ReoNa:私自身、音楽オタクというわけではなくて。好んで聴いてきた楽曲がカントリーというジャンルだった、ということを知ったのもデビューの前あたりでした。CDショップに行ったときなどに「自分が聴いている音楽ってこのジャンルだったんだ!」と気づくんですが……

――ReoNaさんの世代は音楽のクロスオーバー化もかなり進んでいましたし、ジャンルに縛られて聴くというのもあまり多くないのかもしれませんね。

ReoNa:確かにそうかもしれません。私が小さい頃、インターネットで音楽を聴いたり、調べたりすると「このアーティストを好きな人は、こういうアーティストも聴いています」といったレコメンドのされ方だったので、あまりジャンルを意識したことはなくて。

音楽好きの方に「君が好きなのはカントリーなんだね。日本で言うとフォークの曲なんだろうね」って言われて「日本で言うとフォークソングになるんだ」と初めて自覚しました。「こういうフォークソングがあるよ」と教えてもらい、そこから触れていきました。

そうした中で、事務所の方にいろいろなフォークソングを教えてもらったんです。例えばさだまさしのさんの「防人の詩」を聴かせてもらったことも。後日、たまたまさだましさんのドキュメンタリー的な番組を見て、「風に立つライオン」「償い」などの楽曲が生まれた経緯を知って。そういう流れもあって、さだまさしさんの曲を意識するようになりました。

 

 

――日本の名曲ですね。歌詞を大切にするというのも、フォークソングの特徴のひとつのように思います。まさに元祖・絶望系と言いますか。

ReoNa:実は内々では、「不良少女白書」をReoNaがカバーしたらどうだろう?という話自体は、以前から挙がっていたんです。
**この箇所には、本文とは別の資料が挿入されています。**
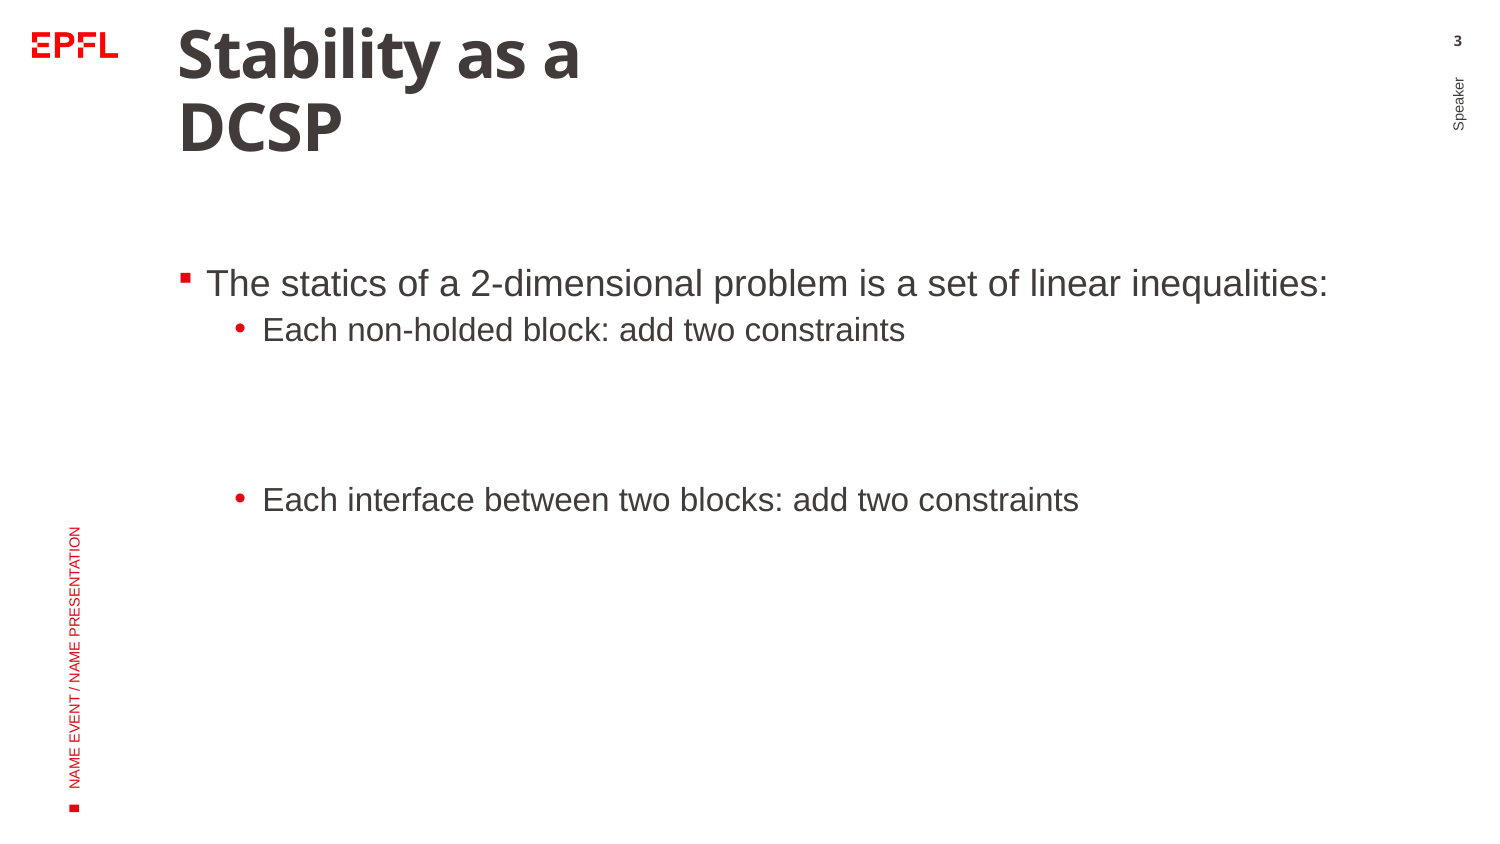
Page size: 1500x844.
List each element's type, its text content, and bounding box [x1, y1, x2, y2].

そのきっかけとなったのが「ピルグリム」でした。

ハヤシケイ(LIVE LAB.)さんが書かれた〈この星で生まれた Alien 〉という一節を見て、スタッフの方が「さだまさしさんの曲の、あのフレーズみたいだね」と。それが「不良少女白書」の〈人には黒く見えるカラスが自分には白く見えてしまう〉というフレーズです。私自身、「不良少女白書」を初めて聴いた聴いた時に、ものすごくパワーのあるお歌だなと思っていました。
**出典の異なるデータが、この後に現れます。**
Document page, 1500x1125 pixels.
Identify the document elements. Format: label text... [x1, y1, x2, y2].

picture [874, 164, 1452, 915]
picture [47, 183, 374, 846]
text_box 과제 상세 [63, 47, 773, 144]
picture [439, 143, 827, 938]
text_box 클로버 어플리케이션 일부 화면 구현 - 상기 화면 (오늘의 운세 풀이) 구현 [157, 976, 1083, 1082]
“ふあんぷらぐど”ではカバーも大切にしてきていたので、今回何を(カバーで)歌おうかとなった時に、さだまさしさんが手掛けた「不良少女白書」が挙がりました。それを聞き付けた荒幡さんが「えっ、実は僕もReoNaに不良少女白書が合うんじゃないかと思ってました」と。荒幡さん自身、さださんの大ファンだそうです。意外なところからもそういう声があり、今回カバーする運びとなりました。
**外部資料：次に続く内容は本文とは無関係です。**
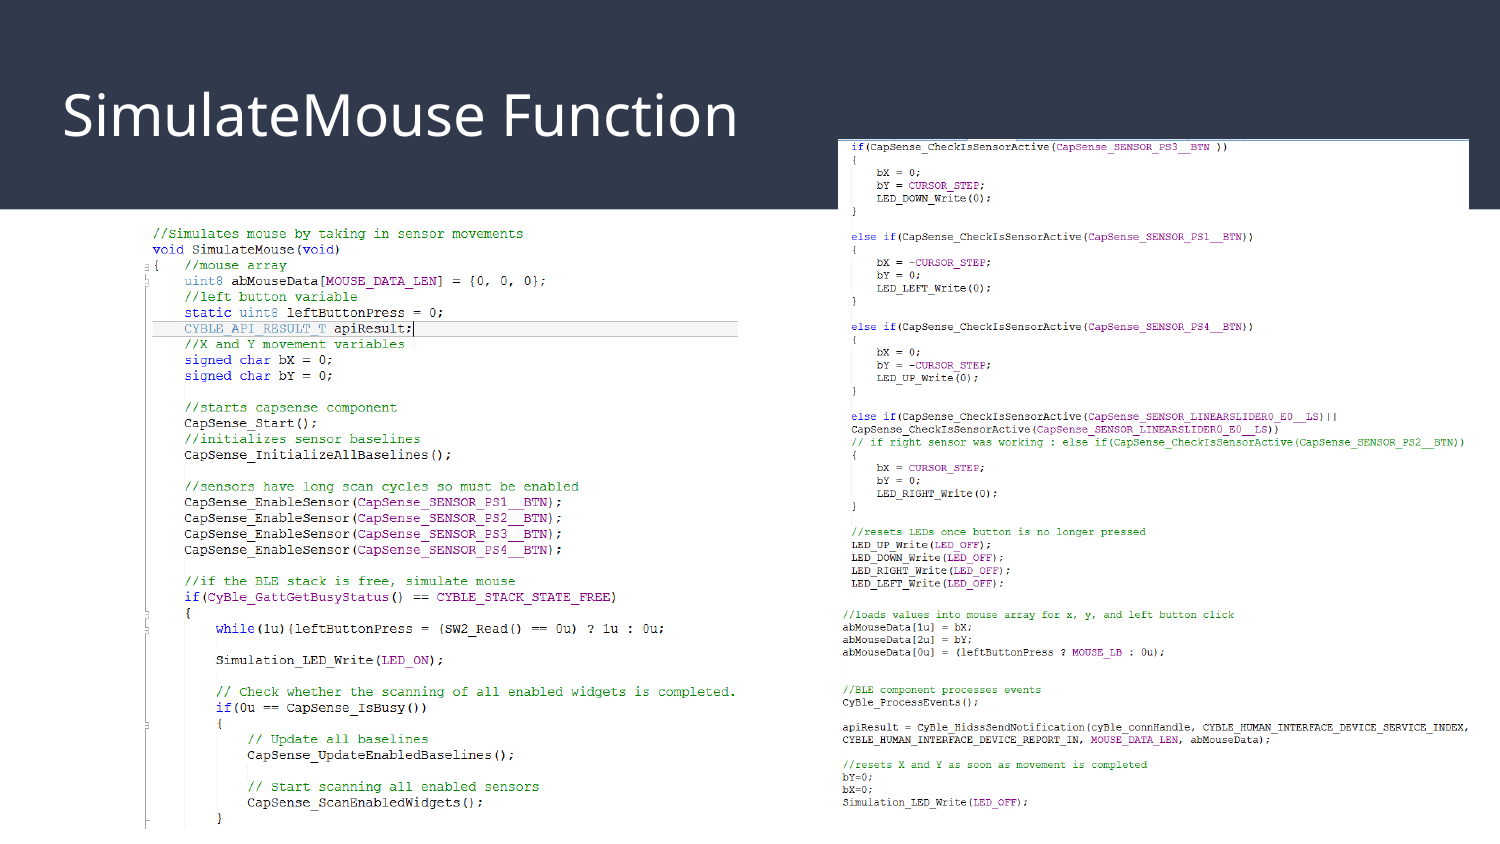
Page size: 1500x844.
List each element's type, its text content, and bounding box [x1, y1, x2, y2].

picture [145, 223, 738, 829]
picture [837, 607, 1469, 810]
title SimulateMouse Function [47, 63, 813, 166]
picture [837, 139, 1469, 595]
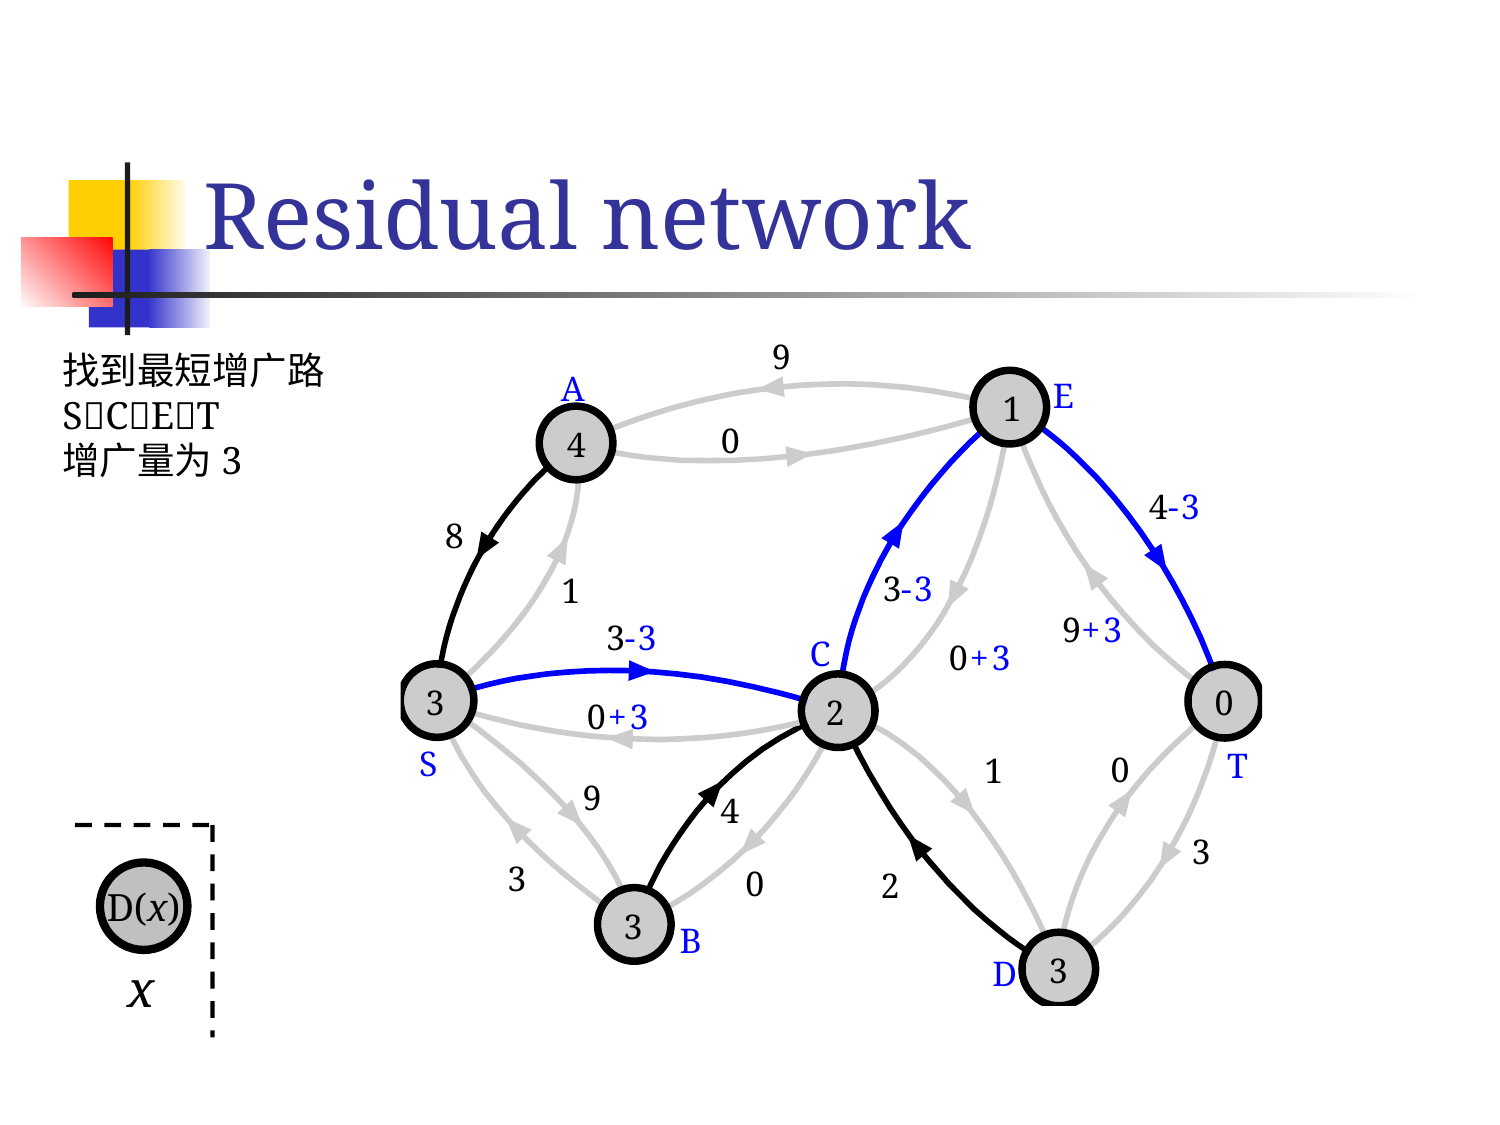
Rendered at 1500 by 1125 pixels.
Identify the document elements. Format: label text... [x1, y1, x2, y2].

text_box 找到最短增广路 SCET 增广量为3 [47, 339, 340, 490]
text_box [74, 824, 213, 1038]
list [400, 330, 1263, 1006]
title Residual network [188, 34, 1468, 276]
――榊原まさとし(ダ・カーポ)さんの「不良少女白書」だったり、さださんがセルフカバーされていたりと、いろいろなバージョンがあるんですね。

ReoNa:歌わせていただくにあたって、榊原まさとし(ダ・カーポ)さんのものや、さだまさしさんのバージョン、ライブ音源、などをいろいろと聴いて……。

――いつかさださんとのコラボレーションも見てみたいです。